** Dataset content **
* * *

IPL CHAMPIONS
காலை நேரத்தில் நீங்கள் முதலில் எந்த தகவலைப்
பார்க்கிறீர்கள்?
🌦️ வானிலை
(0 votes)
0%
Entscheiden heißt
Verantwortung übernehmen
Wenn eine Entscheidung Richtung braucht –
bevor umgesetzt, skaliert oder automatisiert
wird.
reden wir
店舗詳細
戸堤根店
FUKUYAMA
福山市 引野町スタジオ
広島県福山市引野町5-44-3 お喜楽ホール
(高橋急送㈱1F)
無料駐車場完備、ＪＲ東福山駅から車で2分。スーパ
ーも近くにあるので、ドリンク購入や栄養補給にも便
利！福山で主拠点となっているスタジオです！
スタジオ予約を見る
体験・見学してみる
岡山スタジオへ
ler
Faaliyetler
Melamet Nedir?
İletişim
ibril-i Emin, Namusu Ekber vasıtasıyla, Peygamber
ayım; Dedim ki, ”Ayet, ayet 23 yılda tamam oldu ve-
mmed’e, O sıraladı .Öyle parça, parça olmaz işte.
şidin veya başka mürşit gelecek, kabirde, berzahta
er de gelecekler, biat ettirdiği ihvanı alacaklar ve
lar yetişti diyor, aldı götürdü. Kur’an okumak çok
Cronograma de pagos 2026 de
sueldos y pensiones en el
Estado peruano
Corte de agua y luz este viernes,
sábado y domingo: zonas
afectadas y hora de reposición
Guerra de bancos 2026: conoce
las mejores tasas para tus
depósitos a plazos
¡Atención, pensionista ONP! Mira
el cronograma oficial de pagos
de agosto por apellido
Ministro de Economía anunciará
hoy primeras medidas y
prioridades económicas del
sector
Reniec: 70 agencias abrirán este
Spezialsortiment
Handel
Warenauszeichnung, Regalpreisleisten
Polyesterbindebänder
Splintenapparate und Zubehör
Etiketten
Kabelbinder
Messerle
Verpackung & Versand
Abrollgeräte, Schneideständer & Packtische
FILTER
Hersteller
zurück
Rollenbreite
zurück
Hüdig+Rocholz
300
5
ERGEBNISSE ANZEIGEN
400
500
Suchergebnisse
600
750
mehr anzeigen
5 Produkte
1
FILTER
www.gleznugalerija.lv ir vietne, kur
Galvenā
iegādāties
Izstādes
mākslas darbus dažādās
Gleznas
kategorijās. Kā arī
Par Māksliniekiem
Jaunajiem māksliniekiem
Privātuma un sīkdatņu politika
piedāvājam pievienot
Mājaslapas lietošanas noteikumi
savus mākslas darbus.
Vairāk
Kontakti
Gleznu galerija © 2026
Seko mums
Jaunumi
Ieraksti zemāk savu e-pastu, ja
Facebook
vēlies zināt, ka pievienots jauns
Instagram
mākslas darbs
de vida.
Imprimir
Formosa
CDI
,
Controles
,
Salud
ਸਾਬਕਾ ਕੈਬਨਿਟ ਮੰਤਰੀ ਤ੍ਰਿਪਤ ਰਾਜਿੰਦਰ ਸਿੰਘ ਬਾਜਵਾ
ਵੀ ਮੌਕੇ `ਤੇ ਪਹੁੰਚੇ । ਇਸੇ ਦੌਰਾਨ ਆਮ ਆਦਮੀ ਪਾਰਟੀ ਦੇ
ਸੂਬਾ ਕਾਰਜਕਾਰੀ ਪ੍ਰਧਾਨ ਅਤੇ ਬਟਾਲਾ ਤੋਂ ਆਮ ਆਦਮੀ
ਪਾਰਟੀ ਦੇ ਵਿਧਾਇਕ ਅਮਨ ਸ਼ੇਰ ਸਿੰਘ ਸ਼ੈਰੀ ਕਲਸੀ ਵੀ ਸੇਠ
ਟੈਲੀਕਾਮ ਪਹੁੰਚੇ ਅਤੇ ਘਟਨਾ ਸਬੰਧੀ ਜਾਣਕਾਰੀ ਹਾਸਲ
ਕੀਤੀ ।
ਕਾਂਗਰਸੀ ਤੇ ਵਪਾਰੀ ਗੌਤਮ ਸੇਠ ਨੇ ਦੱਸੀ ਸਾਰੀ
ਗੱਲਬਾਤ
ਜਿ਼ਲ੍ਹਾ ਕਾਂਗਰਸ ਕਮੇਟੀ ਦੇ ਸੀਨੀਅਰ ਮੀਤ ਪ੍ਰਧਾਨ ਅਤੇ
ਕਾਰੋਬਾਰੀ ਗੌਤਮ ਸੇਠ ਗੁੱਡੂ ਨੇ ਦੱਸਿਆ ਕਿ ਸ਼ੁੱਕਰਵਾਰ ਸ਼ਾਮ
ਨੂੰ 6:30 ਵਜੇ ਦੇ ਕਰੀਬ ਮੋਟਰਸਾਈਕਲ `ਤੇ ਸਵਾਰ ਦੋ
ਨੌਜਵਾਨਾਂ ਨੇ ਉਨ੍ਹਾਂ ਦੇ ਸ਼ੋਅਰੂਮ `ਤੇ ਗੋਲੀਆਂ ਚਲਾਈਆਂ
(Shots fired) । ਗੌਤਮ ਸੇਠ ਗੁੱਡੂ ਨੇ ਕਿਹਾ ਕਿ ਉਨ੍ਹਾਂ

* * *

** Problem details **
For the records above, tally the lines holding the word "mākslas". Answer with the number only.

** Expected answer **
3